Clean the containers. Before filling them with water, dilute one teaspoon of bleach in a gallon of water and wash the containers thoroughly. Including insides, lips and lids.

Place labels on your containers. Clearly mark the date you filled the container on each label, as well as the source (filtered water, tap water, ground water, etc.).

Tips for water storage

If you store water in your basement or other cool, dark place, make sure to follow these suggestions.

  • Store various sizes of water containers. Water is heavy. If all you have is large containers, not everyone in your family may be able to comfortably handle them.
  • Keep your water away from chemicals. And only use containers with airtight lids.
  • Don’t let your water freeze. Frozen water could break its containers. Plus, you might not have time to wait until it thaws before you need to drink it.
  • Filter your water before you store it. At the very least, have a water-filtering plan in place in case your water becomes contaminated.
  • Replace your supply regularly. Yes, it could last for a long time if stored properly. But replacing it at least once a year is a good idea.  

Boil it if necessary

Something we’ve all seen in the news many times is a boil order. Even after an emergency has occurred and been dealt with, tap water is often not immediately safe to drink.

So, city officials tell residents to boil their water before using it to drink, bathe, cook or clean.

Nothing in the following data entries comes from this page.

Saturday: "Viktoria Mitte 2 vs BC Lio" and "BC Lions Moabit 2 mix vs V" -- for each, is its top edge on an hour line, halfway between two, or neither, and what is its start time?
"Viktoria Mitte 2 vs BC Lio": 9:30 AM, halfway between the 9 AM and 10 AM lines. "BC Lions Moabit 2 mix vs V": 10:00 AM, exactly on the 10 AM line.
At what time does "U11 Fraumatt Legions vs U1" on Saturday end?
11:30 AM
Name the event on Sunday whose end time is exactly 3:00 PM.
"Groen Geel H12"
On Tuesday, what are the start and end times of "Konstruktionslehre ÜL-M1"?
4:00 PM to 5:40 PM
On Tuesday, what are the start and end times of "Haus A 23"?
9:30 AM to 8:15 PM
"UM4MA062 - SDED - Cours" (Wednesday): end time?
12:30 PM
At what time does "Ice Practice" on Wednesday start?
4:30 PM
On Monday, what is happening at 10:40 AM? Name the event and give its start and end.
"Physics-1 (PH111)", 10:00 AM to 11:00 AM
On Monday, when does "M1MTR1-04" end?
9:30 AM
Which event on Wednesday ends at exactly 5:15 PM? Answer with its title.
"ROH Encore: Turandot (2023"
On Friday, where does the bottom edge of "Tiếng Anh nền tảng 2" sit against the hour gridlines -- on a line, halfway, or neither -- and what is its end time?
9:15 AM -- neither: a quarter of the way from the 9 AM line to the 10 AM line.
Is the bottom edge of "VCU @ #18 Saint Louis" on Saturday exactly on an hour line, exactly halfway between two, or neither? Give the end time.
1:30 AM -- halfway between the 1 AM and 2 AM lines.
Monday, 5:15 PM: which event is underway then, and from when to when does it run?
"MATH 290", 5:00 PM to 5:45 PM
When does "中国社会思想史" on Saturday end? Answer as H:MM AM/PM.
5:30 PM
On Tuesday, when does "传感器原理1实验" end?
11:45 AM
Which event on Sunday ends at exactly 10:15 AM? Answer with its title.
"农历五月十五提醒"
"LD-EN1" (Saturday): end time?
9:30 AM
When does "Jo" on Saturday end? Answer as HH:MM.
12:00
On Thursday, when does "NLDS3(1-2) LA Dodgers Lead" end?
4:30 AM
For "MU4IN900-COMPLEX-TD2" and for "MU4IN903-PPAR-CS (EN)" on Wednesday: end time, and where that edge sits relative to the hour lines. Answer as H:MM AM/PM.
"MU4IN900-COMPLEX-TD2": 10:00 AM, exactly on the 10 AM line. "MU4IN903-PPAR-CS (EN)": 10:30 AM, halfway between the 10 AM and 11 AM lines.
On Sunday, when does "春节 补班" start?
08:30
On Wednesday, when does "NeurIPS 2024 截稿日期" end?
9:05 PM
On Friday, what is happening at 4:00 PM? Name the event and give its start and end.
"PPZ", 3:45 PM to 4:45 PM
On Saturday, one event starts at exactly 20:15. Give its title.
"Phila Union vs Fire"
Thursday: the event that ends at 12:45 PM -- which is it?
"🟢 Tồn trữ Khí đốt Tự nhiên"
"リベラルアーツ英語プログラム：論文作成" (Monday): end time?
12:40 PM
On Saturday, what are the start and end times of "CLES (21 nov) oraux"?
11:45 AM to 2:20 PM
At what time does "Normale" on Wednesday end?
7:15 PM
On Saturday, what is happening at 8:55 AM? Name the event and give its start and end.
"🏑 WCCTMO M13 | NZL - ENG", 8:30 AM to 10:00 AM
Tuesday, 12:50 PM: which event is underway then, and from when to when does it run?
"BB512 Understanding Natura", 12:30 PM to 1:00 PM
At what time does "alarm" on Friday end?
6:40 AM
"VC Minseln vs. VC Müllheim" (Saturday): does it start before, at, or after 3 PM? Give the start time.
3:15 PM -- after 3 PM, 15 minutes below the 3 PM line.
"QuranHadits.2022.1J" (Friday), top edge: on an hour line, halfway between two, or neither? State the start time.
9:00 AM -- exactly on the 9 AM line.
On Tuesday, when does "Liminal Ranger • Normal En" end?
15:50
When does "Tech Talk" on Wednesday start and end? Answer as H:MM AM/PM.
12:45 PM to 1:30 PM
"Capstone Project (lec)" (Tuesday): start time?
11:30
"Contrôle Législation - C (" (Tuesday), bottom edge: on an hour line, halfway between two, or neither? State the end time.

Now, boiling water does not get rid of all contaminants. But it is effective against bacteria and some other organisms. And the taste of boiled water will improve if it is first poured back and forth between two clean containers.

If your power is out, however, you may not be able to boil water. This is one of the reasons you need to have an alternative way to heat water.

None of us can live for long without water. Make your emergency water storage a priority while there is still time.


  • Ernest Simmons Jr - September 16, 2022

    Hello again
    I just copied all of this information and I plan to use it so thank you for all that you are doing please don’t stop helping everyone as you do okay thank you and please stay strong safe and healthy sincerely Sgt Simmons

  • Kerry - September 16, 2022

    Also I have heard you don’t want to store water in plastic jugs, etc., on direct concrete. Might be worth researching. Just a thought.

  • Bruce Van Eerde - September 16, 2022

    Arizona Ice Tea gallon containers work well for storing water. After drinking the tea I wash them thoroughly and let them dry for about a week, then fill them with water. They are thick durable plastic and they come with built in handles.